• _PASSAGE TO READ_
════

In the eighties, our clothes were a little weird with shoulder pads and huge glasses and such, but they were neither overly modest, uncomfortable, confining nor provocative.  It seemed to me that the revolution  happened to my daughter's generation.  When the Spice Girls began performing the way they did, all the little girls wanted to look like them.  The clothes in the stores seemed transformed overnight to imitate these scantily clad idols.  How did this happen all at once?  As Silcoff says:  they began to look like very small prostitutes.  We went from dressing like a princess or a bride to dressing like a woman at a bar looking for action.  What the hell happened?  Now we had to start fighting about clothes with our daughters in the stores.  ("This is your back-to-school outfit?"  NOT.)

Meanwhile, the images traveled around the world and one can sometimes hardly blame the Islamic backlash. We were somehow powerless to control the way our culture was evolving, but they tried their best to stop theirs from going down the same road.  The Islamic culture warrior was born.

For some reasons, these wars are waged on the front line of women's clothing.  Personally, I was raised in Germany and there was not much problem with people going nude.  We wore bikinis and loose summer tops and nobody thought anything of it. So it's not the amount of skin per se that poses the problem.  It is how it is presented and when and where.  Is there skin because it is more comfortable for sport?  Is there skin because you have a thing for nude bathing at a nude beach?

════

• _DATA SHOWN_
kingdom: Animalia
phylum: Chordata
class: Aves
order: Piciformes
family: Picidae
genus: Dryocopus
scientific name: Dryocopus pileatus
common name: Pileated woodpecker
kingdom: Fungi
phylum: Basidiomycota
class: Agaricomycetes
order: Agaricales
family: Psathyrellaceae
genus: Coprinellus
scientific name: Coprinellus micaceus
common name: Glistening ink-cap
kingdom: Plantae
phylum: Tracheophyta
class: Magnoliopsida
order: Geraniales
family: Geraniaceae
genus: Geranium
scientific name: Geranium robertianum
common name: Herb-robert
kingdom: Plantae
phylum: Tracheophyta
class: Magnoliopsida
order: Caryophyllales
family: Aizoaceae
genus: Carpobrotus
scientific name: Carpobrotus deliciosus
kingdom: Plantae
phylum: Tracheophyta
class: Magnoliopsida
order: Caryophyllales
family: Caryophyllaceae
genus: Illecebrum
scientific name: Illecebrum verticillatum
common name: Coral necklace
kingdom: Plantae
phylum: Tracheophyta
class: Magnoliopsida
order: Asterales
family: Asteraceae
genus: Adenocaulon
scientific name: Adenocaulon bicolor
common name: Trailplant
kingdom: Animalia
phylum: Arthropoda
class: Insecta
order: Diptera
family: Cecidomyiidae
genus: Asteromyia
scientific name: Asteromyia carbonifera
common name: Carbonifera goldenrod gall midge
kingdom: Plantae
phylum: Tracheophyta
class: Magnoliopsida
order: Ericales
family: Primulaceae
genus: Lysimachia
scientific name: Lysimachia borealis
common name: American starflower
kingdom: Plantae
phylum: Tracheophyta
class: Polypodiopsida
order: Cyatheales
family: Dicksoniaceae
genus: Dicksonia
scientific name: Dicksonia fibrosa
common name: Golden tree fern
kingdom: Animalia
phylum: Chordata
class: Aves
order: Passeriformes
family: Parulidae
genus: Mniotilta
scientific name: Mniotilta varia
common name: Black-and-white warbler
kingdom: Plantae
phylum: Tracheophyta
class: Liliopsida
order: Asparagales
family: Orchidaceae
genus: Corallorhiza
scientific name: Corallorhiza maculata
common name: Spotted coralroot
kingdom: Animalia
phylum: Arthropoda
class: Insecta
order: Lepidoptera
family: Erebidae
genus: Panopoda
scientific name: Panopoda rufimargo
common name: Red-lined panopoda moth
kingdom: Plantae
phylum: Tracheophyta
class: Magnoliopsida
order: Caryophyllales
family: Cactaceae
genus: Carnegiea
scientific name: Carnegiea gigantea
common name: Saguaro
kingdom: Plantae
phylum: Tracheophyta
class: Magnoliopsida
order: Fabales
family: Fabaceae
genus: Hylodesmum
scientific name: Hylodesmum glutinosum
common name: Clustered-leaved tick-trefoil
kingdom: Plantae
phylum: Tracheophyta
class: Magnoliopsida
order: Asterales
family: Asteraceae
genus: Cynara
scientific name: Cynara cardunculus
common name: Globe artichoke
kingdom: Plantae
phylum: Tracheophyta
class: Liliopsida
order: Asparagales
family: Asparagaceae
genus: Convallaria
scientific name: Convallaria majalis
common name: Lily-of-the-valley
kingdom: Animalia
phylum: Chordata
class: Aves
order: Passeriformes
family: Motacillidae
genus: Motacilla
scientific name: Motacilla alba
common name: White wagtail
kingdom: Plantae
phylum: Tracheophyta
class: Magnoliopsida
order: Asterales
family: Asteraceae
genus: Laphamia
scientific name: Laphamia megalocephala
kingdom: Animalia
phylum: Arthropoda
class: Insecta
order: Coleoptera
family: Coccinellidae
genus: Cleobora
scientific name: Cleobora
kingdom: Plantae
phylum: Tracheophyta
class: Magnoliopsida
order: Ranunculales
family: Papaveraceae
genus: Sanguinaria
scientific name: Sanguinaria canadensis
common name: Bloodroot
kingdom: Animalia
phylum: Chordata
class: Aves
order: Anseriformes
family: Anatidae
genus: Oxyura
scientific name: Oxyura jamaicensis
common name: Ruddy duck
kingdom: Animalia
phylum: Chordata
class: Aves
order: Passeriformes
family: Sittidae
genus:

════

• _SET TASKS_
- 1) Rewrite the entries from the first line through the line with "scientific name: Adenocaulon bicolor", putting "vernacular name" wherever "common name" appears and keeping everything else the same.
- 2) Carry on the piece about girls' and women's clothing from the point where it stops.
The text about clothing and the entries have nothing to do with each other.

• _ANSWERS PROVIDED_
- 1)
kingdom: Animalia
phylum: Chordata
class: Aves
order: Piciformes
family: Picidae
genus: Dryocopus
scientific name: Dryocopus pileatus
vernacular name: Pileated woodpecker
kingdom: Fungi
phylum: Basidiomycota
class: Agaricomycetes
order: Agaricales
family: Psathyrellaceae
genus: Coprinellus
scientific name: Coprinellus micaceus
vernacular name: Glistening ink-cap
kingdom: Plantae
phylum: Tracheophyta
class: Magnoliopsida
order: Geraniales
family: Geraniaceae
genus: Geranium
scientific name: Geranium robertianum
vernacular name: Herb-robert
kingdom: Plantae
phylum: Tracheophyta
class: Magnoliopsida
order: Caryophyllales
family: Aizoaceae
genus: Carpobrotus
scientific name: Carpobrotus deliciosus
kingdom: Plantae
phylum: Tracheophyta
class: Magnoliopsida
order: Caryophyllales
family: Caryophyllaceae
genus: Illecebrum
scientific name: Illecebrum verticillatum
vernacular name: Coral necklace
kingdom: Plantae
phylum: Tracheophyta
class: Magnoliopsida
order: Asterales
family: Asteraceae
genus: Adenocaulon
scientific name: Adenocaulon bicolor

- 2)
Is there skin because you want to be provocative? And how does someone interpret provocative skin?  If you get a woman drunk in a bar, that is wearing more or less clothing, and then have sex with her that she can't remember, or can't remember inviting you to have, you have most likely "raped" her.  It is a tricky thing and scary thing. In my days, I would not have found myself in such places or drunk, but noways, it seems the norm for young adults to wear themselves out with use of substance and hanging around parties and bars. You mix in scantily clad, and the situation for our girls has become very hazardous.  You can't blame any parent for freaking out about these scenarios.  The damage to women and girls is unspeakable.  It is not acceptable.




This image became iconic last week during the Rio Olympics.  The German women played in bikinis.  The Egyptian women played fully covered.  The German's won the match.

Personally, I don't find either outfit obscene or provocative.  And as Hamed Abdel-Samad says:  we should just be glad, the Muslim woman gets to play volleyball.  Just that should be celebrated.  I see his point.

Still, if I was required to play in such a covered outfit, I would be furious.  This has got to be so hot.  I hardly like to have longer hair, as it makes me feel too hot.   If I had to be covered in a hot country, or any country, I would call it oppression not modesty.  I want to feel the air on my temples, the wind playing with my hair, the breeze around my neck, the cooling effect of the perspiration being carried away. As someone said, they would not subject an animal to such suffocating conditions.

I have seen Muslim women, at the mall, shopping for clothing, with shimmering things attached to their headscarves, like roses and hearts, that advertised them as available for dating.  Is this less modest, less enticing to a man?  I am not a man, I can't say.  I don't think it's a great idea to walk around with the bust hanging out. As a woman, I don't really like to see that on other women. At the beach, fine.  I don't have to stare at them.  In public, where we interface a work, etc., not nice.  Keep your bust to yourself. That's basically it.  Keep your private parts covered in public.  You really want to be part of the meat market?

There are images of women in India.  The Hindu women wear beautiful robes that cover and are still designed to get the air moving around the body, to keep cooler. I'd love to wear such lovely fabrics.  The Muslim women in India, have this tight fitting thing around their heads and necks that look like torture. It would be enough for me not to convert to Islam to have to wear such a thing.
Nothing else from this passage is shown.